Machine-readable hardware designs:
========================================

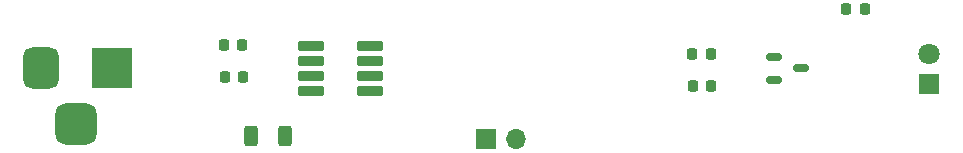
<source format=gbr>
%TF.GenerationSoftware,KiCad,Pcbnew,7.0.10*%
%TF.CreationDate,2024-11-23T21:13:02-08:00*%
%TF.ProjectId,charging-base rev1,63686172-6769-46e6-972d-626173652072,rev?*%
%TF.SameCoordinates,Original*%
%TF.FileFunction,Soldermask,Top*%
%TF.FilePolarity,Negative*%
%FSLAX46Y46*%
G04 Gerber Fmt 4.6, Leading zero omitted, Abs format (unit mm)*
G04 Created by KiCad (PCBNEW 7.0.10) date 2024-11-23 21:13:02*
%MOMM*%
%LPD*%
G01*
G04 APERTURE LIST*
G04 Aperture macros list*
%AMRoundRect*
0 Rectangle with rounded corners*
0 $1 Rounding radius*
0 $2 $3 $4 $5 $6 $7 $8 $9 X,Y pos of 4 corners*
0 Add a 4 corners polygon primitive as box body*
4,1,4,$2,$3,$4,$5,$6,$7,$8,$9,$2,$3,0*
0 Add four circle primitives for the rounded corners*
1,1,$1+$1,$2,$3*
1,1,$1+$1,$4,$5*
1,1,$1+$1,$6,$7*
1,1,$1+$1,$8,$9*
0 Add four rect primitives between the rounded corners*
20,1,$1+$1,$2,$3,$4,$5,0*
20,1,$1+$1,$4,$5,$6,$7,0*
20,1,$1+$1,$6,$7,$8,$9,0*
20,1,$1+$1,$8,$9,$2,$3,0*%
G04 Aperture macros list end*
%ADD10RoundRect,0.250000X-0.312500X-0.625000X0.312500X-0.625000X0.312500X0.625000X-0.312500X0.625000X0*%
%ADD11RoundRect,0.225000X0.225000X0.250000X-0.225000X0.250000X-0.225000X-0.250000X0.225000X-0.250000X0*%
%ADD12R,1.700000X1.700000*%
%ADD13O,1.700000X1.700000*%
%ADD14R,3.500000X3.500000*%
%ADD15RoundRect,0.750000X-0.750000X-1.000000X0.750000X-1.000000X0.750000X1.000000X-0.750000X1.000000X0*%
%ADD16RoundRect,0.875000X-0.875000X-0.875000X0.875000X-0.875000X0.875000X0.875000X-0.875000X0.875000X0*%
%ADD17R,1.800000X1.800000*%
%ADD18C,1.800000*%
%ADD19RoundRect,0.225000X-0.225000X-0.250000X0.225000X-0.250000X0.225000X0.250000X-0.225000X0.250000X0*%
%ADD20RoundRect,0.102000X-0.985000X-0.285000X0.985000X-0.285000X0.985000X0.285000X-0.985000X0.285000X0*%
%ADD21RoundRect,0.150000X-0.512500X-0.150000X0.512500X-0.150000X0.512500X0.150000X-0.512500X0.150000X0*%
G04 APERTURE END LIST*
D10*
%TO.C,R3*%
X128787500Y-105750000D03*
X131712500Y-105750000D03*
%TD*%
D11*
%TO.C,R4*%
X167750000Y-101500000D03*
X166200000Y-101500000D03*
%TD*%
D12*
%TO.C,J2*%
X148710000Y-106000000D03*
D13*
X151250000Y-106000000D03*
%TD*%
D11*
%TO.C,R2*%
X128075000Y-98000000D03*
X126525000Y-98000000D03*
%TD*%
D14*
%TO.C,J1*%
X117000000Y-100000000D03*
D15*
X111000000Y-100000000D03*
D16*
X114000000Y-104700000D03*
%TD*%
D17*
%TO.C,D1*%
X186250000Y-101274999D03*
D18*
X186250000Y-98734999D03*
%TD*%
D11*
%TO.C,R6*%
X180775000Y-95000000D03*
X179225000Y-95000000D03*
%TD*%
%TO.C,R1*%
X128167500Y-100750000D03*
X126617500Y-100750000D03*
%TD*%
D19*
%TO.C,R5*%
X166175000Y-98750000D03*
X167725000Y-98750000D03*
%TD*%
D20*
%TO.C,U1*%
X133917500Y-98095000D03*
X133917500Y-99365000D03*
X133917500Y-100635000D03*
X133917500Y-101905000D03*
X138867500Y-101905000D03*
X138867500Y-100635000D03*
X138867500Y-99365000D03*
X138867500Y-98095000D03*
%TD*%
D21*
%TO.C,Q1*%
X175387500Y-100000000D03*
X173112500Y-99050000D03*
X173112500Y-100950000D03*
%TD*%
M02*

</source>
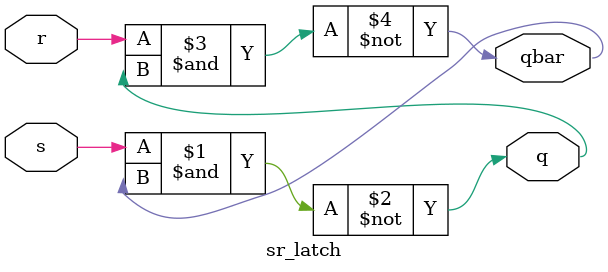
<source format=v>
module sr_latch(output q,qbar,input s,r);

nand n1(q,s,qbar);
nand n2(qbar,r,q);

endmodule

</source>
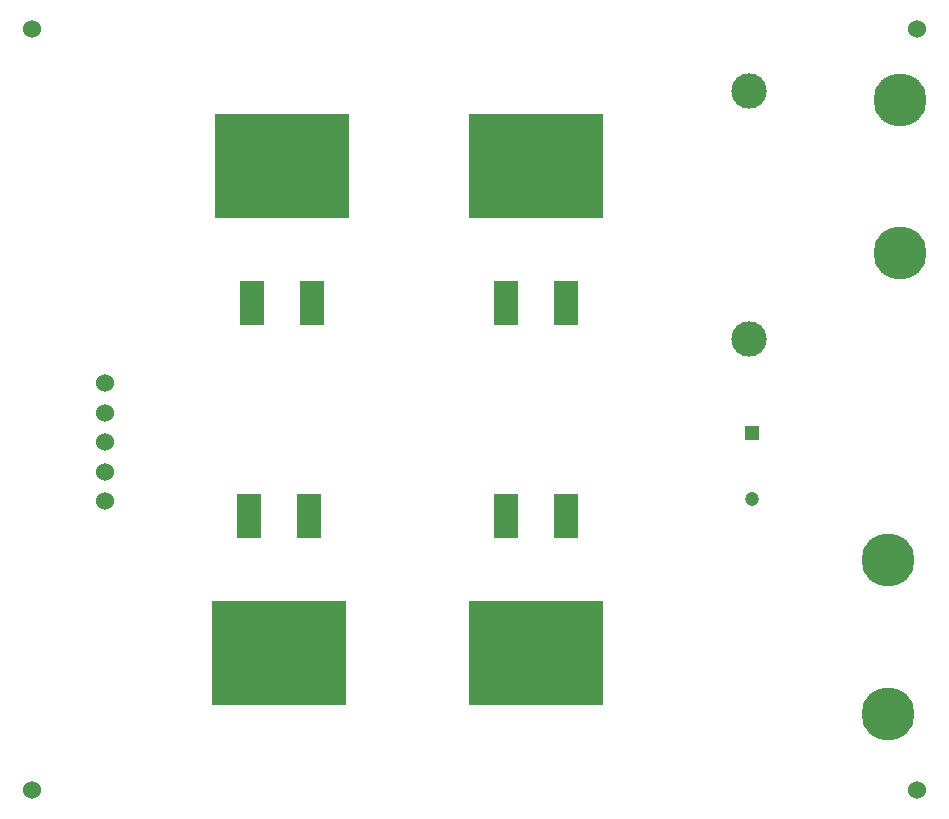
<source format=gbr>
%TF.GenerationSoftware,Altium Limited,Altium Designer,20.0.12 (288)*%
G04 Layer_Color=255*
%FSLAX44Y44*%
%MOMM*%
%TF.FileFunction,Pads,Bot*%
%TF.Part,Single*%
G01*
G75*
%TA.AperFunction,ComponentPad*%
%ADD16C,1.2000*%
%ADD17R,1.2000X1.2000*%
%TA.AperFunction,TestPad*%
%ADD18C,4.5000*%
%TA.AperFunction,ViaPad*%
%ADD19C,1.5240*%
%TA.AperFunction,ComponentPad*%
%ADD20C,3.0000*%
%ADD21C,1.5240*%
%TA.AperFunction,SMDPad,CuDef*%
%ADD23R,11.4300X8.8900*%
%ADD24R,2.0800X3.8100*%
D16*
X637500Y274500D02*
D03*
D17*
Y330500D02*
D03*
D18*
X762500Y612500D02*
D03*
Y482500D02*
D03*
X752500Y222500D02*
D03*
Y92500D02*
D03*
D19*
X27500Y672500D02*
D03*
Y27500D02*
D03*
X777500D02*
D03*
Y672500D02*
D03*
D20*
X635000Y410000D02*
D03*
Y620000D02*
D03*
D21*
X90000Y272500D02*
D03*
Y297500D02*
D03*
Y322500D02*
D03*
Y347500D02*
D03*
Y372500D02*
D03*
D23*
X454600Y556500D02*
D03*
Y143500D02*
D03*
X239600Y556500D02*
D03*
X237100Y143500D02*
D03*
D24*
X429200Y440000D02*
D03*
X480000D02*
D03*
X429200Y260000D02*
D03*
X480000D02*
D03*
X265000Y440000D02*
D03*
X214200D02*
D03*
X211700Y260000D02*
D03*
X262500D02*
D03*
%TF.MD5,444410536114dcbde73e5a781da58608*%
M02*

</source>
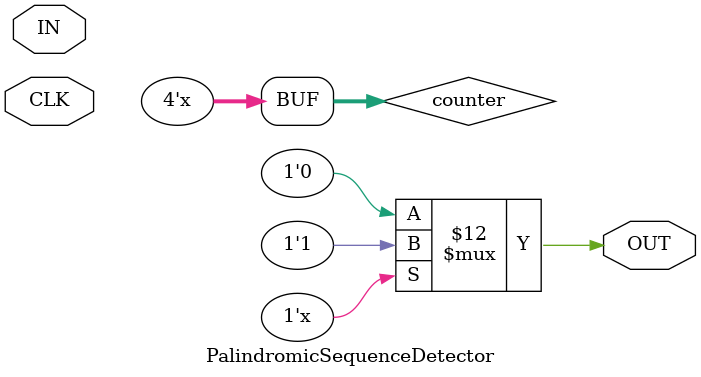
<source format=v>
module PalindromicSequenceDetector (
    input wire CLK,
    input wire IN,
    output reg OUT
);
    reg [3:0] counter;
    initial begin
        counter = 0;
        OUT = 0;
    end
    always @(CLK) begin
        counter <= counter + 1;
        if (counter == 0 || counter == 26 || counter == 27 || counter == 30) 
            OUT <= 1;
        else
            OUT <= 0;
    end

endmodule

</source>
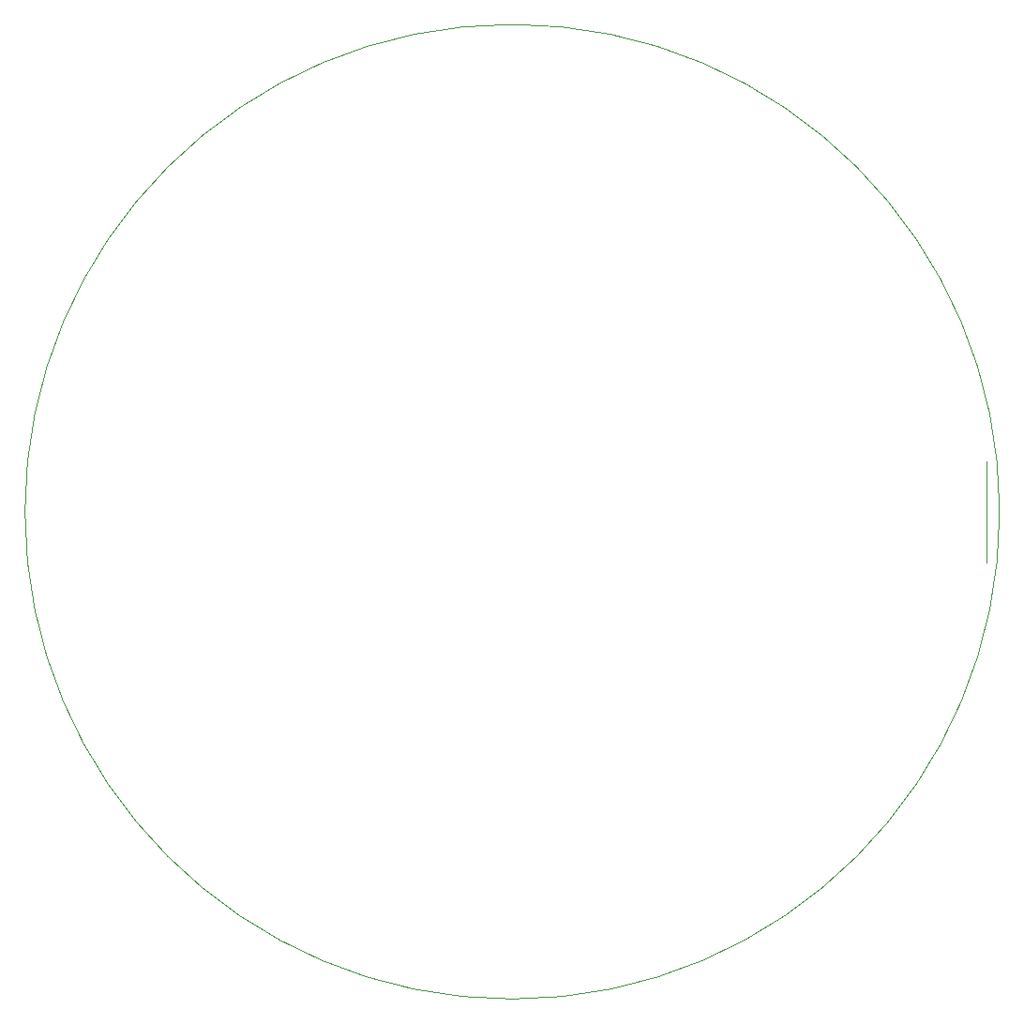
<source format=gm1>
G04*
G04 #@! TF.GenerationSoftware,Altium Limited,Altium Designer,21.7.2 (23)*
G04*
G04 Layer_Color=16711935*
%FSAX44Y44*%
%MOMM*%
G71*
G04*
G04 #@! TF.SameCoordinates,BC3DF66D-9A31-43CB-B5B9-6859CD03794F*
G04*
G04*
G04 #@! TF.FilePolarity,Positive*
G04*
G01*
G75*
%ADD133C,0.1000*%
D133*
X00880000Y00438000D02*
G03*
X00880000Y00438000I-00440000J00000000D01*
G01*
X00867999Y00391763D02*
Y00483413D01*
M02*

</source>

========================================

TO DO: Once the pictures are set aside, output all of the data above verbatim.

RESPONSE FOR THIS EXERCISE:
<source format=gbr>
%TF.GenerationSoftware,KiCad,Pcbnew,7.0.10*%
%TF.CreationDate,2024-11-23T21:13:02-08:00*%
%TF.ProjectId,charging-base rev1,63686172-6769-46e6-972d-626173652072,rev?*%
%TF.SameCoordinates,Original*%
%TF.FileFunction,Soldermask,Top*%
%TF.FilePolarity,Negative*%
%FSLAX46Y46*%
G04 Gerber Fmt 4.6, Leading zero omitted, Abs format (unit mm)*
G04 Created by KiCad (PCBNEW 7.0.10) date 2024-11-23 21:13:02*
%MOMM*%
%LPD*%
G01*
G04 APERTURE LIST*
G04 Aperture macros list*
%AMRoundRect*
0 Rectangle with rounded corners*
0 $1 Rounding radius*
0 $2 $3 $4 $5 $6 $7 $8 $9 X,Y pos of 4 corners*
0 Add a 4 corners polygon primitive as box body*
4,1,4,$2,$3,$4,$5,$6,$7,$8,$9,$2,$3,0*
0 Add four circle primitives for the rounded corners*
1,1,$1+$1,$2,$3*
1,1,$1+$1,$4,$5*
1,1,$1+$1,$6,$7*
1,1,$1+$1,$8,$9*
0 Add four rect primitives between the rounded corners*
20,1,$1+$1,$2,$3,$4,$5,0*
20,1,$1+$1,$4,$5,$6,$7,0*
20,1,$1+$1,$6,$7,$8,$9,0*
20,1,$1+$1,$8,$9,$2,$3,0*%
G04 Aperture macros list end*
%ADD10RoundRect,0.250000X-0.312500X-0.625000X0.312500X-0.625000X0.312500X0.625000X-0.312500X0.625000X0*%
%ADD11RoundRect,0.225000X0.225000X0.250000X-0.225000X0.250000X-0.225000X-0.250000X0.225000X-0.250000X0*%
%ADD12R,1.700000X1.700000*%
%ADD13O,1.700000X1.700000*%
%ADD14R,3.500000X3.500000*%
%ADD15RoundRect,0.750000X-0.750000X-1.000000X0.750000X-1.000000X0.750000X1.000000X-0.750000X1.000000X0*%
%ADD16RoundRect,0.875000X-0.875000X-0.875000X0.875000X-0.875000X0.875000X0.875000X-0.875000X0.875000X0*%
%ADD17R,1.800000X1.800000*%
%ADD18C,1.800000*%
%ADD19RoundRect,0.225000X-0.225000X-0.250000X0.225000X-0.250000X0.225000X0.250000X-0.225000X0.250000X0*%
%ADD20RoundRect,0.102000X-0.985000X-0.285000X0.985000X-0.285000X0.985000X0.285000X-0.985000X0.285000X0*%
%ADD21RoundRect,0.150000X-0.512500X-0.150000X0.512500X-0.150000X0.512500X0.150000X-0.512500X0.150000X0*%
G04 APERTURE END LIST*
D10*
%TO.C,R3*%
X128787500Y-105750000D03*
X131712500Y-105750000D03*
%TD*%
D11*
%TO.C,R4*%
X167750000Y-101500000D03*
X166200000Y-101500000D03*
%TD*%
D12*
%TO.C,J2*%
X148710000Y-106000000D03*
D13*
X151250000Y-106000000D03*
%TD*%
D11*
%TO.C,R2*%
X128075000Y-98000000D03*
X126525000Y-98000000D03*
%TD*%
D14*
%TO.C,J1*%
X117000000Y-100000000D03*
D15*
X111000000Y-100000000D03*
D16*
X114000000Y-104700000D03*
%TD*%
D17*
%TO.C,D1*%
X186250000Y-101274999D03*
D18*
X186250000Y-98734999D03*
%TD*%
D11*
%TO.C,R6*%
X180775000Y-95000000D03*
X179225000Y-95000000D03*
%TD*%
%TO.C,R1*%
X128167500Y-100750000D03*
X126617500Y-100750000D03*
%TD*%
D19*
%TO.C,R5*%
X166175000Y-98750000D03*
X167725000Y-98750000D03*
%TD*%
D20*
%TO.C,U1*%
X133917500Y-98095000D03*
X133917500Y-99365000D03*
X133917500Y-100635000D03*
X133917500Y-101905000D03*
X138867500Y-101905000D03*
X138867500Y-100635000D03*
X138867500Y-99365000D03*
X138867500Y-98095000D03*
%TD*%
D21*
%TO.C,Q1*%
X175387500Y-100000000D03*
X173112500Y-99050000D03*
X173112500Y-100950000D03*
%TD*%
M02*

</source>
<source format=v>
module sr_latch(output q,qbar,input s,r);

nand n1(q,s,qbar);
nand n2(qbar,r,q);

endmodule

</source>
<source format=gbr>
%TF.GenerationSoftware,Altium Limited,Altium Designer,20.0.12 (288)*%
G04 Layer_Color=255*
%FSLAX44Y44*%
%MOMM*%
%TF.FileFunction,Pads,Bot*%
%TF.Part,Single*%
G01*
G75*
%TA.AperFunction,ComponentPad*%
%ADD16C,1.2000*%
%ADD17R,1.2000X1.2000*%
%TA.AperFunction,TestPad*%
%ADD18C,4.5000*%
%TA.AperFunction,ViaPad*%
%ADD19C,1.5240*%
%TA.AperFunction,ComponentPad*%
%ADD20C,3.0000*%
%ADD21C,1.5240*%
%TA.AperFunction,SMDPad,CuDef*%
%ADD23R,11.4300X8.8900*%
%ADD24R,2.0800X3.8100*%
D16*
X637500Y274500D02*
D03*
D17*
Y330500D02*
D03*
D18*
X762500Y612500D02*
D03*
Y482500D02*
D03*
X752500Y222500D02*
D03*
Y92500D02*
D03*
D19*
X27500Y672500D02*
D03*
Y27500D02*
D03*
X777500D02*
D03*
Y672500D02*
D03*
D20*
X635000Y410000D02*
D03*
Y620000D02*
D03*
D21*
X90000Y272500D02*
D03*
Y297500D02*
D03*
Y322500D02*
D03*
Y347500D02*
D03*
Y372500D02*
D03*
D23*
X454600Y556500D02*
D03*
Y143500D02*
D03*
X239600Y556500D02*
D03*
X237100Y143500D02*
D03*
D24*
X429200Y440000D02*
D03*
X480000D02*
D03*
X429200Y260000D02*
D03*
X480000D02*
D03*
X265000Y440000D02*
D03*
X214200D02*
D03*
X211700Y260000D02*
D03*
X262500D02*
D03*
%TF.MD5,444410536114dcbde73e5a781da58608*%
M02*

</source>
<source format=v>
module PalindromicSequenceDetector (
    input wire CLK,
    input wire IN,
    output reg OUT
);
    reg [3:0] counter;
    initial begin
        counter = 0;
        OUT = 0;
    end
    always @(CLK) begin
        counter <= counter + 1;
        if (counter == 0 || counter == 26 || counter == 27 || counter == 30) 
            OUT <= 1;
        else
            OUT <= 0;
    end

endmodule

</source>
<source format=gm1>
G04*
G04 #@! TF.GenerationSoftware,Altium Limited,Altium Designer,21.7.2 (23)*
G04*
G04 Layer_Color=16711935*
%FSAX44Y44*%
%MOMM*%
G71*
G04*
G04 #@! TF.SameCoordinates,BC3DF66D-9A31-43CB-B5B9-6859CD03794F*
G04*
G04*
G04 #@! TF.FilePolarity,Positive*
G04*
G01*
G75*
%ADD133C,0.1000*%
D133*
X00880000Y00438000D02*
G03*
X00880000Y00438000I-00440000J00000000D01*
G01*
X00867999Y00391763D02*
Y00483413D01*
M02*

</source>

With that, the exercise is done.